■ **Work to be completed**: Give back the data in full. Leave nothing out.

■ **Available data**:
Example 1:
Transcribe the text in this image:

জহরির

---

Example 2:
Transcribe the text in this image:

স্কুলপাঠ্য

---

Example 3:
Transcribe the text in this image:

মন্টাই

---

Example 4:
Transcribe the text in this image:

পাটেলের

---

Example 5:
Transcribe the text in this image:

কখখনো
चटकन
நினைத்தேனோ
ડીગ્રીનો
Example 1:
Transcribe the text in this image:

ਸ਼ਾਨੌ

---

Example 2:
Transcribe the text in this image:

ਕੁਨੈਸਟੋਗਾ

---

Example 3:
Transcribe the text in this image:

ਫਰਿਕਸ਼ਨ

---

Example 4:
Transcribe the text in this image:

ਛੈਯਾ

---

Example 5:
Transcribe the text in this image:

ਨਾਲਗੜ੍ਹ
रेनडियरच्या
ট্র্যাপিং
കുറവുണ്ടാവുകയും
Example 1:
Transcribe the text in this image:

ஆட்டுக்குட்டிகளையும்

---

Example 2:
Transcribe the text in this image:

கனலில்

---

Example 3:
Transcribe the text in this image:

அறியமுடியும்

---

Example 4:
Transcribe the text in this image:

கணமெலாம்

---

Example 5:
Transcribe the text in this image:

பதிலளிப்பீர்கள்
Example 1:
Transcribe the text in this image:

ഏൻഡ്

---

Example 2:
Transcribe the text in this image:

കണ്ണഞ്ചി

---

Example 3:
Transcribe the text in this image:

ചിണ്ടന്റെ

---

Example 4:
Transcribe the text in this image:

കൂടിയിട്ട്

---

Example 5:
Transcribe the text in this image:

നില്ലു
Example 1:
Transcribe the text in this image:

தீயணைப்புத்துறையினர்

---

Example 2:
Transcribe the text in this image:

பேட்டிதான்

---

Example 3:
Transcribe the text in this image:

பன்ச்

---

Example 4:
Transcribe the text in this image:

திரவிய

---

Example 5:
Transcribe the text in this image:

■ **Exercise solution**:
Example 1:
Transcribe the text in this image:

জহরির

---

Example 2:
Transcribe the text in this image:

স্কুলপাঠ্য

---

Example 3:
Transcribe the text in this image:

মন্টাই

---

Example 4:
Transcribe the text in this image:

পাটেলের

---

Example 5:
Transcribe the text in this image:

কখখনো
चटकन
நினைத்தேனோ
ડીગ્રીનો
Example 1:
Transcribe the text in this image:

ਸ਼ਾਨੌ

---

Example 2:
Transcribe the text in this image:

ਕੁਨੈਸਟੋਗਾ

---

Example 3:
Transcribe the text in this image:

ਫਰਿਕਸ਼ਨ

---

Example 4:
Transcribe the text in this image:

ਛੈਯਾ

---

Example 5:
Transcribe the text in this image:

ਨਾਲਗੜ੍ਹ
रेनडियरच्या
ট্র্যাপিং
കുറവുണ്ടാവുകയും
Example 1:
Transcribe the text in this image:

ஆட்டுக்குட்டிகளையும்

---

Example 2:
Transcribe the text in this image:

கனலில்

---

Example 3:
Transcribe the text in this image:

அறியமுடியும்

---

Example 4:
Transcribe the text in this image:

கணமெலாம்

---

Example 5:
Transcribe the text in this image:

பதிலளிப்பீர்கள்
Example 1:
Transcribe the text in this image:

ഏൻഡ്

---

Example 2:
Transcribe the text in this image:

കണ്ണഞ്ചി

---

Example 3:
Transcribe the text in this image:

ചിണ്ടന്റെ

---

Example 4:
Transcribe the text in this image:

കൂടിയിട്ട്

---

Example 5:
Transcribe the text in this image:

നില്ലു
Example 1:
Transcribe the text in this image:

தீயணைப்புத்துறையினர்

---

Example 2:
Transcribe the text in this image:

பேட்டிதான்

---

Example 3:
Transcribe the text in this image:

பன்ச்

---

Example 4:
Transcribe the text in this image:

திரவிய

---

Example 5:
Transcribe the text in this image:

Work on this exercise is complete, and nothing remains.